Goosnargh keeps its secrets
PUBLISHED: 11:10 17 January 2010 | UPDATED: 15:37 20 February 2013
Victoria Jones visits the lovelyLancashire village of Goosnargh and tries to reveal some of its secrets
Is there some sort of village scandal that's being kept under wraps?
That's difficult to believe in such a quiet and friendly place. The village and civil parish just a few miles north of Preston has such a homely, quaint and traditional feel, with its three pubs, active village hall and large village green. Surely nothing bad has happened here?
On talking to the residents, it becomes obvious that it's not anything bad at all; in fact it's something very good: secret recipes.
It all begins with a biscuit, or to be more precise; a cake. The Goosnargh cake recipe has been flying around Goosnargh for decades now. A shortcake style biscuit with caraway seeds, it may sound like a basic recipe, but in reality, the original recipe is nowhere to be seen and local resident Alma Breeze may be the only hope.
Alma explains that the original Goosnargh cake started out at Goosnargh's Bushells pub. The recipe got passed down to Alma's mum, via an old aunt. Her mum, Alice Kerfoot, made Kerfoot's Genuine Goosnargh Cake, as it was then called, and supplied it to Booths with help from Alma. But the recipe has never been written down: 'It's a secret and I don't know who still knows it apart from me. Some locals do make Goosnargh cake, but not to the original recipe,' Alma explains.
She's not the only person keeping secrets around here though. Since the Goosnargh cake, there have been several other recipes kept under lock and key, including that of Tony Jones' fish batter. 'It's always busy because people enjoy good fish and chips,' says the owner of Tony's Traditional Fish and Chip Shop. But he's less forthcoming when it comes to revealing the recipe for his fish batter. 'I got it from a person who was in the industry for quite a few years and I haven't passed it on to anyone - that was part of the deal.'
Just round the corner from Tony, is Caroline's Kitchen and Tea Room in which there hides yet more special recipes. It is filled to the brim with delicious looking homemade cakes, pies and tarts as well as local cheeses, free-range eggs and cream.
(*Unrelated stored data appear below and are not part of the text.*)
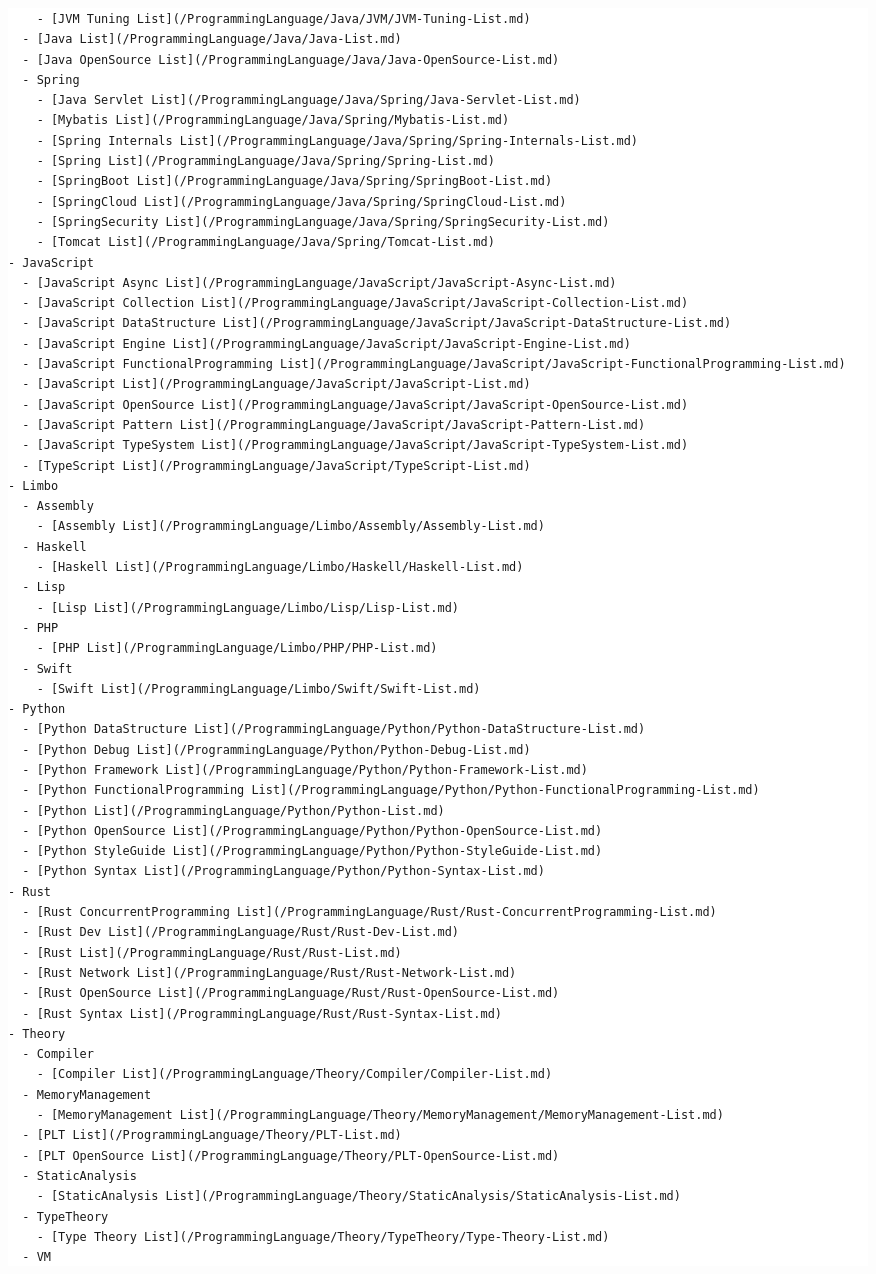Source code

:         - [JVM Tuning List](/ProgrammingLanguage/Java/JVM/JVM-Tuning-List.md)
      - [Java List](/ProgrammingLanguage/Java/Java-List.md)
      - [Java OpenSource List](/ProgrammingLanguage/Java/Java-OpenSource-List.md)
      - Spring
        - [Java Servlet List](/ProgrammingLanguage/Java/Spring/Java-Servlet-List.md)
        - [Mybatis List](/ProgrammingLanguage/Java/Spring/Mybatis-List.md)
        - [Spring Internals List](/ProgrammingLanguage/Java/Spring/Spring-Internals-List.md)
        - [Spring List](/ProgrammingLanguage/Java/Spring/Spring-List.md)
        - [SpringBoot List](/ProgrammingLanguage/Java/Spring/SpringBoot-List.md)
        - [SpringCloud List](/ProgrammingLanguage/Java/Spring/SpringCloud-List.md)
        - [SpringSecurity List](/ProgrammingLanguage/Java/Spring/SpringSecurity-List.md)
        - [Tomcat List](/ProgrammingLanguage/Java/Spring/Tomcat-List.md)
    - JavaScript
      - [JavaScript Async List](/ProgrammingLanguage/JavaScript/JavaScript-Async-List.md)
      - [JavaScript Collection List](/ProgrammingLanguage/JavaScript/JavaScript-Collection-List.md)
      - [JavaScript DataStructure List](/ProgrammingLanguage/JavaScript/JavaScript-DataStructure-List.md)
      - [JavaScript Engine List](/ProgrammingLanguage/JavaScript/JavaScript-Engine-List.md)
      - [JavaScript FunctionalProgramming List](/ProgrammingLanguage/JavaScript/JavaScript-FunctionalProgramming-List.md)
      - [JavaScript List](/ProgrammingLanguage/JavaScript/JavaScript-List.md)
      - [JavaScript OpenSource List](/ProgrammingLanguage/JavaScript/JavaScript-OpenSource-List.md)
      - [JavaScript Pattern List](/ProgrammingLanguage/JavaScript/JavaScript-Pattern-List.md)
      - [JavaScript TypeSystem List](/ProgrammingLanguage/JavaScript/JavaScript-TypeSystem-List.md)
      - [TypeScript List](/ProgrammingLanguage/JavaScript/TypeScript-List.md)
    - Limbo
      - Assembly
        - [Assembly List](/ProgrammingLanguage/Limbo/Assembly/Assembly-List.md)
      - Haskell
        - [Haskell List](/ProgrammingLanguage/Limbo/Haskell/Haskell-List.md)
      - Lisp
        - [Lisp List](/ProgrammingLanguage/Limbo/Lisp/Lisp-List.md)
      - PHP
        - [PHP List](/ProgrammingLanguage/Limbo/PHP/PHP-List.md)
      - Swift
        - [Swift List](/ProgrammingLanguage/Limbo/Swift/Swift-List.md)
    - Python
      - [Python DataStructure List](/ProgrammingLanguage/Python/Python-DataStructure-List.md)
      - [Python Debug List](/ProgrammingLanguage/Python/Python-Debug-List.md)
      - [Python Framework List](/ProgrammingLanguage/Python/Python-Framework-List.md)
      - [Python FunctionalProgramming List](/ProgrammingLanguage/Python/Python-FunctionalProgramming-List.md)
      - [Python List](/ProgrammingLanguage/Python/Python-List.md)
      - [Python OpenSource List](/ProgrammingLanguage/Python/Python-OpenSource-List.md)
      - [Python StyleGuide List](/ProgrammingLanguage/Python/Python-StyleGuide-List.md)
      - [Python Syntax List](/ProgrammingLanguage/Python/Python-Syntax-List.md)
    - Rust
      - [Rust ConcurrentProgramming List](/ProgrammingLanguage/Rust/Rust-ConcurrentProgramming-List.md)
      - [Rust Dev List](/ProgrammingLanguage/Rust/Rust-Dev-List.md)
      - [Rust List](/ProgrammingLanguage/Rust/Rust-List.md)
      - [Rust Network List](/ProgrammingLanguage/Rust/Rust-Network-List.md)
      - [Rust OpenSource List](/ProgrammingLanguage/Rust/Rust-OpenSource-List.md)
      - [Rust Syntax List](/ProgrammingLanguage/Rust/Rust-Syntax-List.md)
    - Theory
      - Compiler
        - [Compiler List](/ProgrammingLanguage/Theory/Compiler/Compiler-List.md)
      - MemoryManagement
        - [MemoryManagement List](/ProgrammingLanguage/Theory/MemoryManagement/MemoryManagement-List.md)
      - [PLT List](/ProgrammingLanguage/Theory/PLT-List.md)
      - [PLT OpenSource List](/ProgrammingLanguage/Theory/PLT-OpenSource-List.md)
      - StaticAnalysis
        - [StaticAnalysis List](/ProgrammingLanguage/Theory/StaticAnalysis/StaticAnalysis-List.md)
      - TypeTheory
        - [Type Theory List](/ProgrammingLanguage/Theory/TypeTheory/Type-Theory-List.md)
      - VM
She gets in early every day to ensure she has time to make all of her products from scratch. But it's not only the time she puts in; it's the ingredients, too. 'I wanted everything to be homemade because I believe in proper food. Children think that cakes come from packets. But I learnt everything from my Grandma so these are all traditional recipes.'
This community certainly knows a thing or two about good food and making the most of local produce. The director, chef and licensee of The Bushells Arms, Brad says: 'We use all local produce within a ten or 15 mile radius and everything is homemade. It is really important and completely influences the menu.'
And one of Brad's favourite suppliers is Reg Johnson, of Johnson and Swarbrick, who provide the famous chicken. As Brad says: 'Goosnargh is only famous for its food, and Reg is the grandfather of Goosnargh; he's really put it on the map.'
But Johnson and Swarbrick's Goosnargh duckling and cornfed chicken is not just known in Lancashire which Reg describes as 'a hot bed for local food and produce,' but people from all over the country enjoy the distinctive taste. Even Gordon Ramsay is a fan, taking 100 duck breasts a week for his London restaurants. But what gives the meat such a special taste? You guessed it - a secret recipe.
The poultry at the farm is fed with a special corn recipe which Johnson and Swarbrick designed with the help of a nutritionist. They won't reveal the exact content of the secret recipe, but Reg says it's free from additives, antibiotics and medication. This coupled with the climate the birds are kept in, creates poultry of the highest standard.
Despite first impressions though, Goosnargh is not all about food. It's a very traditional place where gentlemen still enjoy darts and dominoes in the local pubs, and as local resident Jeff Cookson explains: 'It's the epitome of an English village.'
And at the heart of any traditional village is a school. And that's no more true than with Goosnargh's Oliverson's Church of England Primary. As Rachel Richardson from the local shop and Post Office says: 'It's a fantastic school. The kids run around freely and there's no iron gates holding them in.'
Headteacher Jo Longworth is proud of the fact that it is one of the top 100 schools in the country. 'It's the friendliest school. There's a lovely atmosphere and it's not overly formal. We're one big happy family,' she says.
And that goes for the village itself too. It is impossible to ignore the family feeling here and many feel the same as Vivienne Dewhurst, of Dewhurst's Gifts and Celebrations Balloons, when she says: 'I couldn't imagine being in a different area.'
Well at least there's one thing for sure; if you ever have a secret, it will certainly be safe in Goosnargh.